Tak lama Mas Tama dan Pak Samin sudah berdiri di hadapan Abah Sambas dan Qiana. Mas Tama menatap Abah Sambas dengan kening berkerut seperti mengingat sesuatu.
"Samin! Kamu di sini?" sapa Abah Sambas.
"Iya, Sambas! Aku dengar mertuamu masuk rumah sakit." Jawab Pak Samin.
"Tahu dari siapa? Bukannya sudah sepuluh hari kamu pergi dari desa yah?" tanya Abah Sambas.
"Anakku Tama yang memberitahuku, dia kerja di perusahaan mertuamu saat ini." jawab Pak Samin.
"Apa dia anak yang kamu ceritakan itu, Samin?" tanya Abah Sambas menatap intens pada Mas Tama.
"Ah ya! Dia Tama anakku." Ucap Pak Samin.
Mas Tama meraih tangan Abah Sambas dan mencium punggung tangan laki-laki paruh baya itu, yang membuat dadanya bergetar saat menjabat tangan itu.
"Eh? Ada apa dengan anak ini? Kenapa dia sepertinya sangat dekat denganku? Padahal baru kali ini bertemu." Batin Abah Sambas.
"Qiana!" sapa Mas Tama saat sudah berkenalan dengan Abah Sambas.

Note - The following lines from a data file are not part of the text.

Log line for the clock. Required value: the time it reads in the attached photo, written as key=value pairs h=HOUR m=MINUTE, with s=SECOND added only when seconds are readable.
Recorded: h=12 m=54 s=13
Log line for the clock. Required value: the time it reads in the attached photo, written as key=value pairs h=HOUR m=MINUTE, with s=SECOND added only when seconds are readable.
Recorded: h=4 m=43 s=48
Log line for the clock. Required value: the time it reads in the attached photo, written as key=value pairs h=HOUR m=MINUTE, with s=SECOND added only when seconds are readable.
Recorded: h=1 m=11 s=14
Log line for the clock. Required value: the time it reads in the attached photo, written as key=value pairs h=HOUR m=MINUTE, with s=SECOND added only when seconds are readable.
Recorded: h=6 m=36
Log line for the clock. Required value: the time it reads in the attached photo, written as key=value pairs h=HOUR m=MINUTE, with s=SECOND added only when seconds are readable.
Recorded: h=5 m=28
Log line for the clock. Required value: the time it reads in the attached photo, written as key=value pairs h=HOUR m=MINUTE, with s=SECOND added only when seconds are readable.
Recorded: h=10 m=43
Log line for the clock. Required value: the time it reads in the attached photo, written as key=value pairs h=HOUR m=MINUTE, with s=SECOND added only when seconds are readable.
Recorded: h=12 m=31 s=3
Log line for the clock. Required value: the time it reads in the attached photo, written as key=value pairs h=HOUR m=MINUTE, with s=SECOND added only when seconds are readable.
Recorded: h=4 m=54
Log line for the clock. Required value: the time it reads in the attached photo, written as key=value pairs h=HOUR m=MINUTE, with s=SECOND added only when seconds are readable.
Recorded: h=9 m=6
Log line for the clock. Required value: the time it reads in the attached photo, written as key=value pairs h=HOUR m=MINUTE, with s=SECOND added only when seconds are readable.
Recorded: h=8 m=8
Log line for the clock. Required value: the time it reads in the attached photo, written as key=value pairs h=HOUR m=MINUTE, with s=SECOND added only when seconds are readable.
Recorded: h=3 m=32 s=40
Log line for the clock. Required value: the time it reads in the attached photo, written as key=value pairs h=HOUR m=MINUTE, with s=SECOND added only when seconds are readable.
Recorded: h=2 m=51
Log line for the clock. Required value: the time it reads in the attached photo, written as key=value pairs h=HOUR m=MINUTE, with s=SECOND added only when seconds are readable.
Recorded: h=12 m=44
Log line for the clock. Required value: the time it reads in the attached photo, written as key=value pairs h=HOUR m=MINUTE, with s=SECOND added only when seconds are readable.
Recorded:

"Ma… Mas Tama?" balas Qiana gugup.
"Kalian sudah saling mengenal?" tanya Abah Sambas menatap keduanya dengan sorot mata tajam.
"Aku mengenal Mas Tama karena perusahaan tempatku bekerja memang ada kontrak kerjasama dengan perusahaan Aki saat ini." terang Qiana membuat Abah Sambas mengangguk pelan.
"Qiana! Aku ingin bicara berdua denganmu! Ikut aku!" ucap Mas Tama dengan wajah serius.
Qiana pergi bersama Mas Tama setelah berpamitan kepada Abah Sambas dan Pak Samin. Mas Tama mengajak Qiana ke kantin dan mereka berbicara seraya memesan minuman.
"Katakan padaku! Siapa kamu sebenarnya, Qiana?" tanya Mas Tama dengan tatapan tajam membuat Qiana tak kuasa membalas tatapan membunuh dari Mas Tama.
Qiana diam mematung dalam ketakutan, bibirnya bergetar lidahnya kelu. Sementara dadanya berdebar dengan sangat kencang saat ini, seolah orang yang berada di hadapannya saat ini akan menerkamnya.